Third, the use of automated language translation for one included study may have introduced minor interpretation errors, as we did not formally check for the accuracy of the ‘Google Translate’ tool; however, the main qualitative and quantitative study findings and extracted data were clear and cross-checked independently by three reviewers. Lastly, two studies—Kwon et al. [49] and Lee et al. [51]—used partially overlapping KNHANES datasets, potentially introducing participant duplication and synthesis bias if pooled. However, to minimise this risk, both studies were described narratively, and only the more recent study (Lee et al., 2022) was included in the exploratory meta-analysis.

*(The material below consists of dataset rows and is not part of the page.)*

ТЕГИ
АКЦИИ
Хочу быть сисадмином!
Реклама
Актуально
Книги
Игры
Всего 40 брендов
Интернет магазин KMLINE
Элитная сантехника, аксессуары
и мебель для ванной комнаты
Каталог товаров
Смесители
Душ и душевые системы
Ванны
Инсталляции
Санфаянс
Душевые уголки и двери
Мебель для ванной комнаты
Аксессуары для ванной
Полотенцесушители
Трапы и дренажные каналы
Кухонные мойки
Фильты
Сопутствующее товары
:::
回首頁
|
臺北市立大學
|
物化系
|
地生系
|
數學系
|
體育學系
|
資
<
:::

These factors should be considered when interpreting the overall strength and generalizability of the findings.

Conclusion

Within the limitations of available evidence, the findings of this systematic review suggest that a higher Ty/HDLc ratio is associated with an increased prevalence and severity of periodontitis in both adolescents and adults and highlights the complex interplay between metabolic and periodontal health. The consistency of findings across diverse age groups and population groups indicates the Ty/HDLc ratio’s potential to be a valuable biomarker that reflects an individual’s underlying metabolic health as well as the risk of developing periodontitis.

Clinical relevance

The serum Ty/HDLc ratio could be a promising biomarker to serve as a simple, practical, cost-effective, and easily calculable indirect risk indicator for periodontitis, especially when integrated into general health screenings, enabling better primary prevention. Dental professionals, in collaboration with medical practitioners, should monitor patients’ lipid profiles to integrate metabolic health into periodontal risk assessment. This can enhance early detection, tailored preventive and therapeutic strategies, which can ultimately improve both oral and systemic health. However, its clinical use should currently be considered adjunctive as evidence remains primarily cross-sectional and cut-off thresholds are not yet standardised.

Future directions

Given the potential of the Ty/HDLc ratio, prospective cohort and intervention studies should focus on establishing causality and temporal relationship, and a clear and gender-specific cut-off for periodontal risk assessment. Future research should also adopt standardised Ty/HDLc assessments and periodontitis case definitions along with comprehensive adjustment for confounders. Interventional studies should explore the potential of periodontal therapy in improving an individual’s metabolic health and whether targeting an individual’s metabolic health translates into improvements in periodontal health outcomes. Future research should also explore the underlying mechanisms that link metabolic health and periodontitis to deepen our understanding of the link between oral and systemic health.